Blevins made his mark on state labor laws after he was injured in 1971, when a tree branch fell on him while he was logging in the West End. The branch hit him in the head and sent him to a Seattle hospital.

He went to state Labor and Industries, could not receive enough to live on, and could not receive public assistance because he owned some houses, Gale recalled.

Blevins testified before the state Legislature and in court, helping workers to increase their compensation if injured on the job.

After a visit to the Legislature, Blevins declared he was fighting for “a fair and equitable compensation for the working man and woman today,” he said in a petition to change the law.

“Our employers and us pay highly into it today, but what we get to live on per month with our families, right now is hardly nothing,” Blevins said. “A hound dog lives better than we do.”

Blevins fought for higher workers compensation “all by himself,” Gale said, recalling one exchange in court.

“All these lawyers, they were trying to trick him. He told the judge, ‘they’re trying to trick me with all these big words. I want them to speak the words like I speak them so I can understand them.’

“It got to where [Labor and Industries] had to pay a percentage of their wages. He got that straightened out.”

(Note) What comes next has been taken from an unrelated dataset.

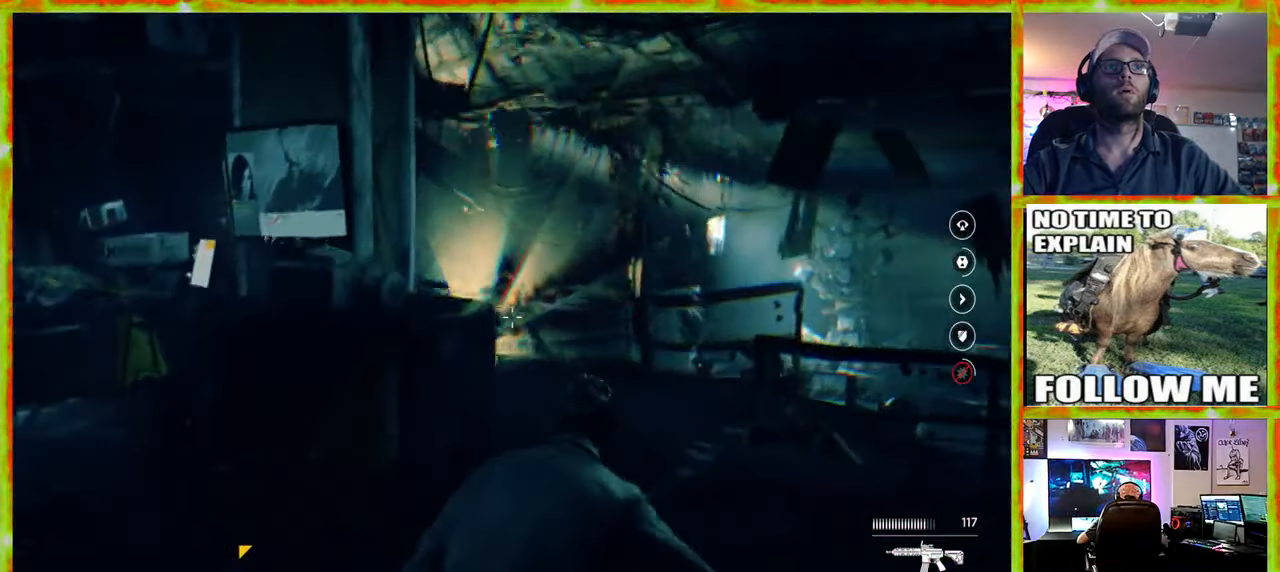
{"keys": ["w"], "mouse": [], "events": [[400, "d", "down"], [483, "d", "up"]]}
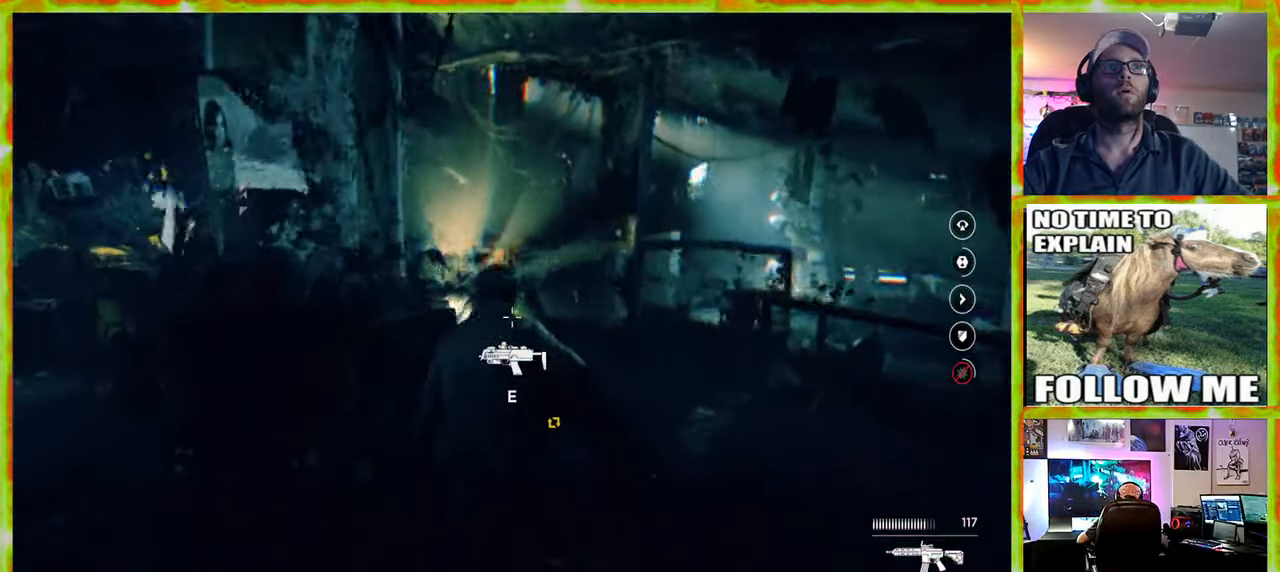
{"keys": ["w"], "mouse": [], "events": []}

Blevins was there, offering any kind of help to anyone at a moment’s notice, Gale said.

“If he said he was going to help you, he was there before you got there,” he said.

His daughter, Pamela Blevins-Gravette, 52, recalled her father’s love for the elderly.

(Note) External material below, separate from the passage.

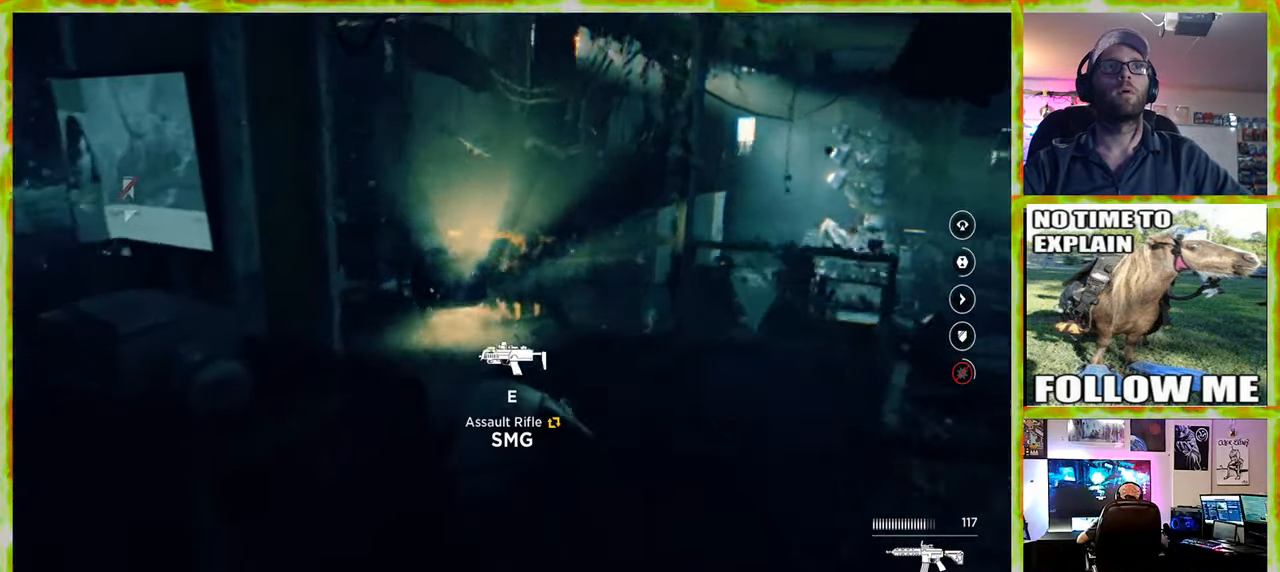
{"keys": ["a", "w"], "mouse": [], "events": [[383, "a", "down"]]}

Every Christmas, she and her father would get in his truck and bring home people who did not have family around during the holidays, recalling the names of an elderly woman in her late 70s or early 80s, and a disabled couple that included a woman who was paralyzed from a stroke and could not talk.

“We would have five different people that weren’t of our family and did not have a place to go, and my father treated them all like family and took then in,” Blevins-Gravette said.

“If a neighbor was down and out, my father was the first to show up at their door. If they needed a lawn mowed or needed wood, my father was there to help out. He was a very good man.”

Blevins is survived by a sister, three children and several grandchildren and great-grandchildren.

A potluck memorial gathering is set for 2 p.m. April 27 at the Port Angeles Eagles Club. It will be open to the public.

Hickory shirts are encouraged for those in attendance.